07-07-2006, 08:07 AM
You can double-check your work against this:
I'm not sure if you or Ruane do what I do (remove the home half of the 9th and later innings, and remove any partial innings).
As for how to figure out runs to end of inning, it was posted in a SQL here several threads ago. For each half-inning, you need to know the total number of runs scored. That's in one table. For each play, you need to know how many runs have scored so far, before the PA. Runs to end of inning (REOI) is simply the difference.
07-07-2006, 08:20 AM
Tango - In step 4 of hack #10, I did everything it said - Unzipped file BDB-sql-2005-08-02.sql, and imported it in MySQL by using the command he said to use - And after I did everything he said to do, I went to step 5 to check if everything was there - He says type show tables; after mysql>, and so I did, but it says " no database selected ". I've been having this problem since yesterday , any suggestions ?
07-07-2006, 08:31 AM
Tango...I now have Linear Weights calculated and it looks very very similar.

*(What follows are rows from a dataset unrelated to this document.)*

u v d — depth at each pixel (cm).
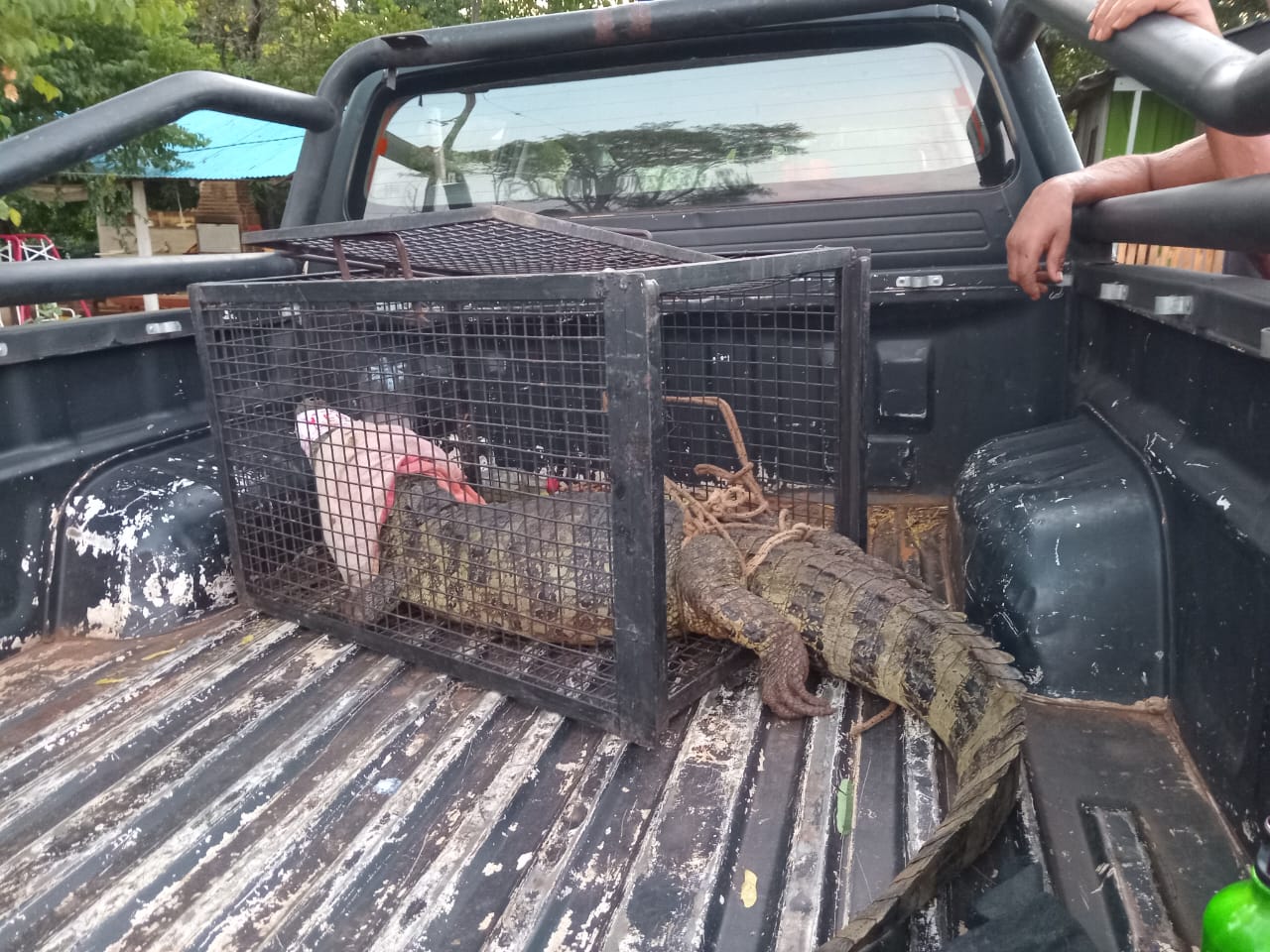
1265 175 160
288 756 205
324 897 162
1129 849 151
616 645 205
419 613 294
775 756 204
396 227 207
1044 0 229
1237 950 100
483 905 157
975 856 148
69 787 196
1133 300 219
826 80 317
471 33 321
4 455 253
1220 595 159
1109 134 1540
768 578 262
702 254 254
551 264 291
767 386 328
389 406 297
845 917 149
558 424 302
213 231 2247
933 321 314
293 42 2527
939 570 286
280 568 283
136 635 270
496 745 210
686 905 153
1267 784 138
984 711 186
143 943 154
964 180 311
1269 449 147
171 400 312
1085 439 250
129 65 1559
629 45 324
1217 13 1387
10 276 244
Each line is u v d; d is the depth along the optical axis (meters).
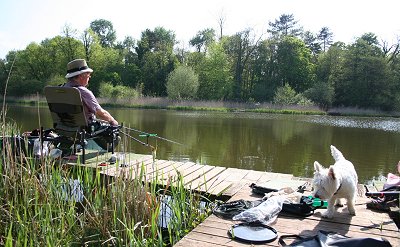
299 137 13.52
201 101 32.78
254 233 3.12
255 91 43.38
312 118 25.38
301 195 3.88
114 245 3.39
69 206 3.71
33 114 18.14
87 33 45.25
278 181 4.64
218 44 43.84
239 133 14.09
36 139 4.99
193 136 12.72
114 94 33.81
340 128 18.05
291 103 35.41
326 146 11.41
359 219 3.50
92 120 5.35
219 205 3.98
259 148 10.62
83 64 5.40
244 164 8.36
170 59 45.62
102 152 5.96
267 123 19.30
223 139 12.22
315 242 2.83
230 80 43.94
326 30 58.44
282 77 45.91
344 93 40.78
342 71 42.12
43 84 37.88
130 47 57.31
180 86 35.09
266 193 4.13
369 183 6.98
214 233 3.16
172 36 55.09
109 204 3.71
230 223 3.39
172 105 30.62
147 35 52.75
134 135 12.29
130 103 30.81
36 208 3.49
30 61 43.69
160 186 4.47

I didn't throw out the bottom of the 9th inning or incomplete innings because I don't believe in throwing things out if I don't have to...although I understand why you did it (because often the bottom of the ninth ends with men still on base and less than three outs because the game is over)...it didn't make much of a difference. We're talking maybe 1/1000th of a run in the extreme and I don't see many example that rise to that level.
The next step would be to find a way to exend my LW table back to 1871.
07-07-2006, 10:05 AM
I agree that you shouldn't throw things out if you don't have to. But, in this case, you do have to. You have guys on base, which means there is run potential on base. By leaving those innings in, you are essentially saying that all the runners left on base have been put out. As well, by including the bottom half of the ninth inning, and if that inning goes to three outs, you have a selective sampling issue since you know that the maximum number of runs scored did not exceed the run differential.
By the very reason that you make that you shouldn't throw things out if you don't have to, then you should not keep data that you need to throw out.
As for the .001 runs in the extreme: you can figure it out exactly by comparing your 99-02 data to my data.
As for extending it back, we already know how to do that, right? I'm going to release my RE simple-Markov program soon enough. Still don't know when, but hopefully before the season ends.
07-07-2006, 10:08 AM
the command you need to run to get the show tables command to work is
"USE bbdatabank;" (without the quotes).
this tells mysql to use the bbdatabank database that you created. In mysql you can create multiple databases so that command informs mysql which one you want to use.
so for hack 10 step 5 should be
mysql > USE bbdatabank;
mysql > show tables;
| Tables_in_bbdatabank |
hope this helps.
07-07-2006, 10:30 AM
current season pbp data
I have been reading this post for awhile and was motivated to contribute.
I am a software engineer by trade but my sabermetric knowledge is only in the infant stage.
I have modified the code from baseball hacks to get current season data and it seems to be working. I do not have the pbp stuff working yet but I am fairly certain that with some time I can get it working. I modified the scripts for my personal use but after seeing how much time you guys have been spending on this I want to contribute somehow (so you guys can get back to finding out interesting stuff for me to think about). I can work on getting this to wherever it would be easiest for you guys to use.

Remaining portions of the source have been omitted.